I am the leader of a large campus organization. We are often asked to support or co-sponsor events organized by other organizations and individuals. We were recently asked to support an interesting event which, in my opinion, was not going to be popular. It was clear that no one would come. I, for one, would rather have spent my Friday night elsewhere. Was it wrong to agree to support the event if I didn't think it would be well-received?

Groups gather co-sponsors for two reasons. One is to win more funding from the SAFC. The other is to attract more bodies to events. Most campus programming suffers for lack of attendance. The Entertainment Board, for example, produces exclusively large-scale performances; still, the only event for which they can count on a full house is Racer X.

Before you agree to lend the support of your organization, it is important to make clear how you intend to do so. Be it volunteering or simply sending email invitations to your listserv.

As the leader of a large campus organization, you are likely responsible for coordinating events that are not of interest to you. It comes with the territory.

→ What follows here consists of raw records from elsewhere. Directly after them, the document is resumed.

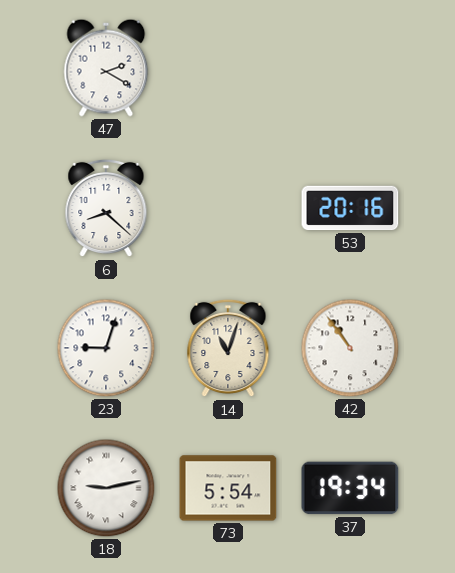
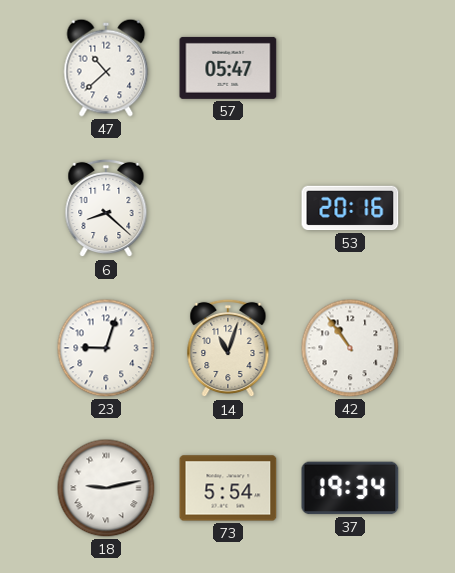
47: 2:20 -> 10:38
57: none -> 05:47
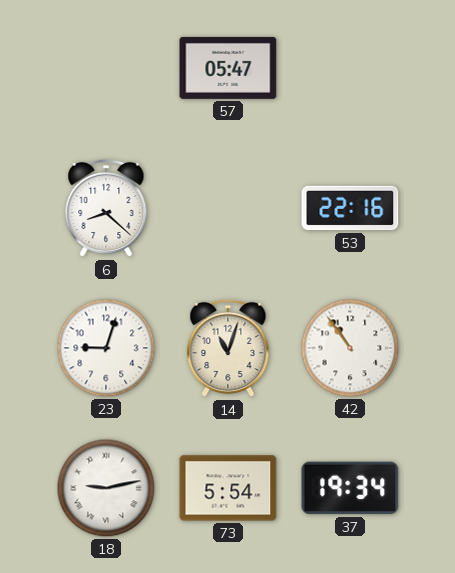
47: 10:38 -> none
53: 20:16 -> 22:16
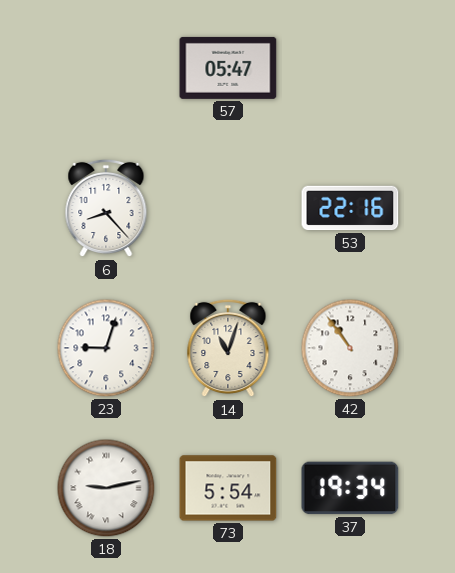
6: 8:22 -> 8:23
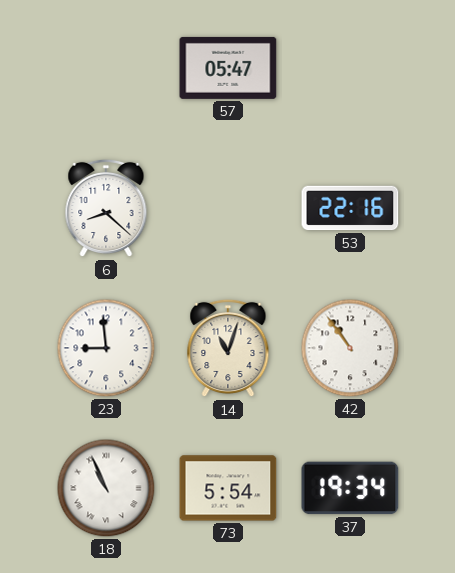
6: 8:23 -> 8:22
23: 9:03 -> 8:59
18: 9:13 -> 10:56
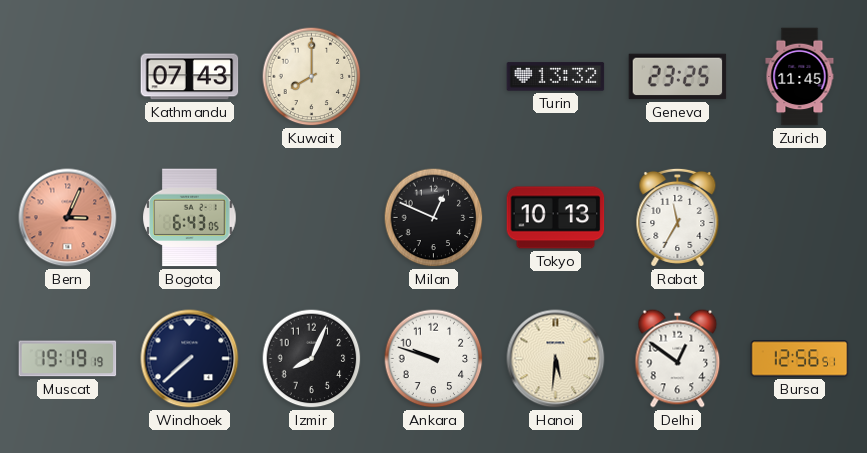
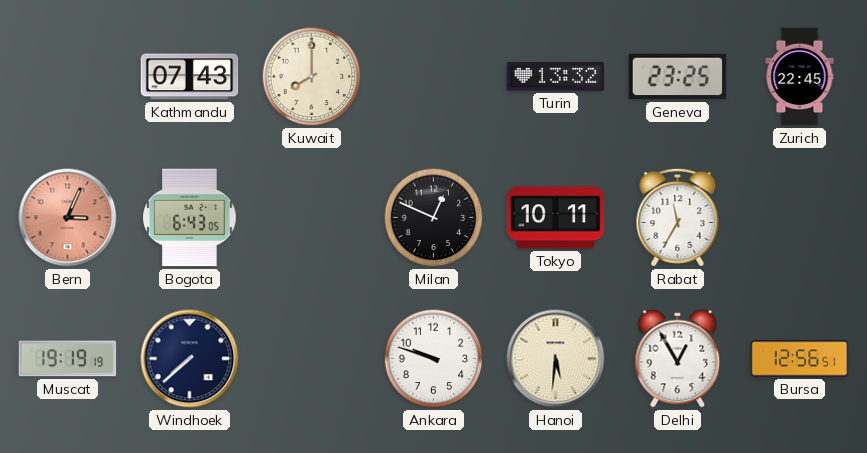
Zurich: 11:45 -> 22:45
Tokyo: 10:13 -> 10:11
Izmir: 8:04 -> none
Delhi: 12:51 -> 12:55
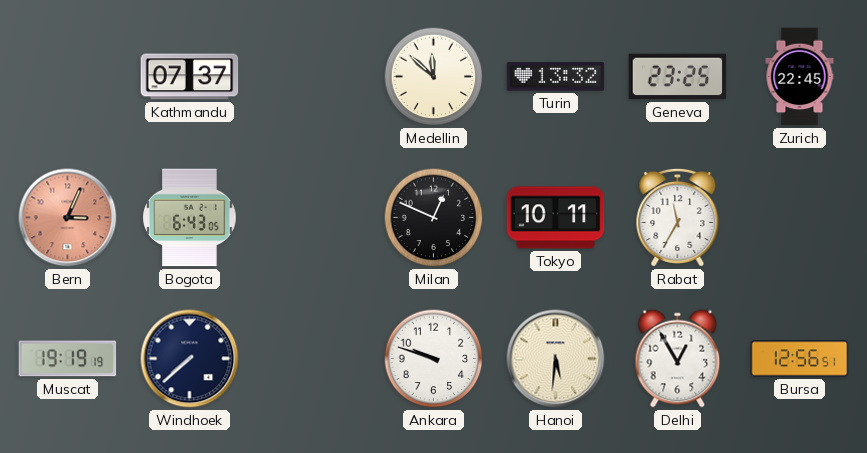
Kathmandu: 07:43 -> 07:37
Kuwait: 8:00 -> none
Medellin: none -> 11:52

But your mission is to serve the campus community. If you don't think an event will appeal to any Bowdoin demographic, you should reconsider facilitating it.

If your disinterest prevents you from your cosponsoring duties, lending your name is disingenuous.

A few weeks ago, I casually mentioned to my friend (or, shall we say, acquaintance) that my father's friend works in an industry he hopes to work in. My friend regularly asks me if I can arrange a "networking call" with my father's friend. To be frank, I don't think my friend is especially competent. Do I have to pass his name along?

The short answer: no. You did not tacitly agree to set up a meeting simply by mentioning that you know someone in the industry he hopes to work in. But because you are trying to maintain relationships, the situation and your response should be treated delicately.

Follow this script: "Mr. Dershowitz! How are you? My mom tells me Rachel is loving Brown. Anyway, I'm sorry to bother you, but I have a peer (note the word choice) who's interested in finance. He's not a good friend of mine, but I think he'd really appreciate if I put him in touch with you. Do you mind if I pass along your email address? Thanks so much, I really appreciate it. I will [say hello to my mother for you]."

If your friend is such a scumbag that you'd be embarrassed to be associated with him, make an excuse. It's not worth wasting your family friend's time.